• [Texto para leitura]
Esta carta é a única em que a palavra “irmãos” aparece na saudação
final (vers. 18): é um grito, ao mesmo tempo de angústia e de
confiança, que apela à comunhão e que manifesta a esperança no
restabelecimento da fraternidade. Como São Paulo, cada batizado é um
enviado a testemunhar o Cristo da cruz – quer dizer, a anunciar a todos
os homens que só no amor radical, no amor até às últimas consequências
se geram vida e nasce o Homem Novo. Este caminho é, no entanto, um
caminho de exigência, pois conduz ao confronto com o pecado, com o
egoísmo, com a injustiça, com a opressão.
Caros irmãos,
A Paz como sinal do Reino! A paz proclamada pelos discípulos não é passiva, mas ativa, reconciliando comunidades e promovendo a justiça. Como cristãos, como podemos ser promotores dessa paz, especialmente em contextos de conflito e injustiça? As leituras de hoje nos convidam a ser portadores de um mundo pacífico que não tolera as injustiças e todas as consequências do ódio tão presente em nossa sociedade atual. Somos testemunhas da nova criação inaugurada por Jesus. Que possamos, como os discípulos enviados por Jesus, proclamar o Reino com simplicidade, coragem e confiança, sempre pautada no respeito às diferentes culturas espalhadas pelo mundo. Inspirados pelo consolo maternal de Deus e pela força da cruz como Projeto, somos chamados a transformar o mundo, sendo sinais de esperança e reconciliação. Que nossas vidas sejam a própria paz e alegria de pertencermos ao Reino de Deus, contribuindo para um mundo mais justo e pleno.

• [Extrato de dados]
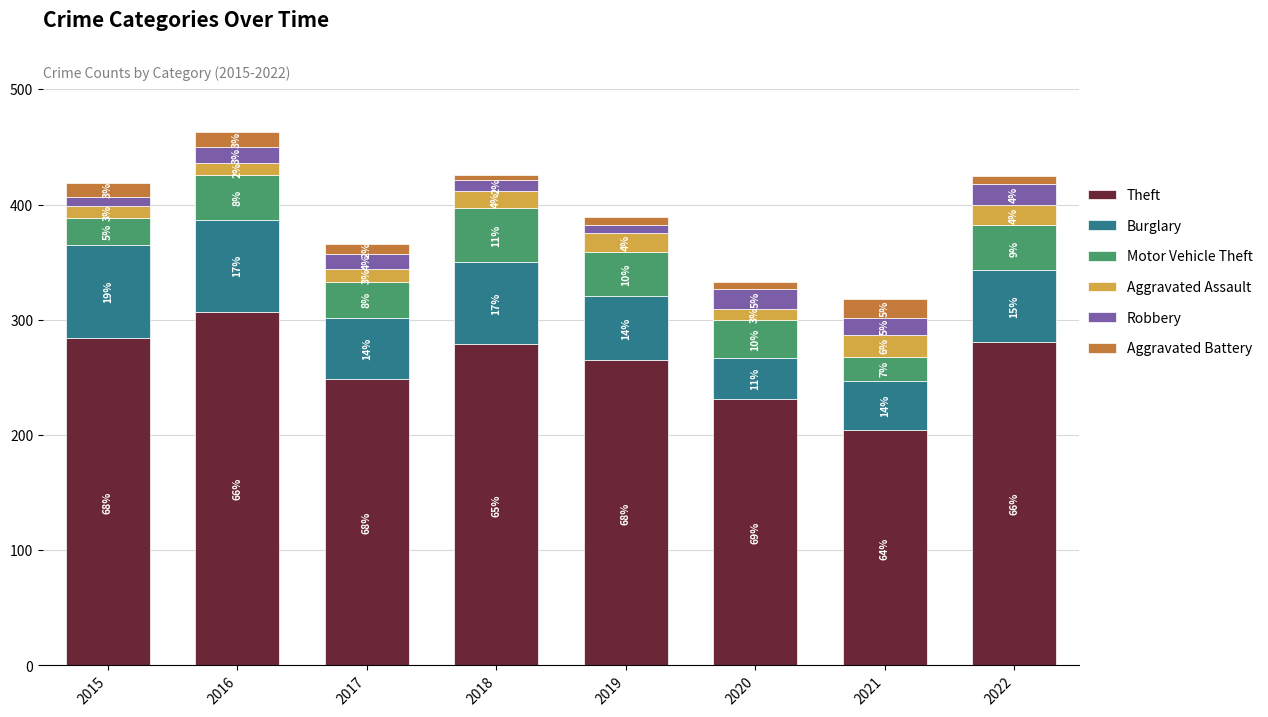

What are all the series names shown in the legend?

Theft, Burglary, Motor Vehicle Theft, Aggravated Assault, Robbery, Aggravated Battery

• [Tarefas obrigatórias]
a – Verifique se cada afirmação está de acordo com o texto sobre a paz e a fraternidade, respondendo sim ou não e citando literalmente as palavras do texto que decidem a questão: (i) a palavra “irmãos” aparece na saudação final da carta; (ii) a paz proclamada pelos discípulos é passiva; (iii) o caminho de testemunhar o Cristo da cruz é um caminho sem exigência.
b – Prossiga o texto sobre a paz e a fraternidade a partir da última frase apresentada.

• [Respostas em sequência]
a –
(i) Sim: «a palavra “irmãos” aparece na saudação final (vers. 18)».
(ii) Não: «A paz proclamada pelos discípulos não é passiva, mas ativa».
(iii) Não: «Este caminho é, no entanto, um caminho de exigência».

b –
Meus irmãos,
A missão do cristão é evangelizar, anunciando a boa-notícia, o verdadeiro alívio do homem que sinceramente busca o sentido último de sua vida, Deus. Quem anuncia este programa de vida é homem da paz. O homem velho, segundo São Paulo, foi crucificado com a Cruz do Cristo. Para quem é nova criatura em Cristo, surge, como o sol, a paz e a misericórdia de Deus. Benção, paz e misericórdia sobre todo o “Israel de Deus”, por isso lhes desejo com fé: “A paz do Senhor esteja sempre convoco” para que ao sairmos desta celebração possamos viver a missão: “Ide em paz e que o Senhor vos acompanhe”, caros portadores da paz do Cristo! Amém!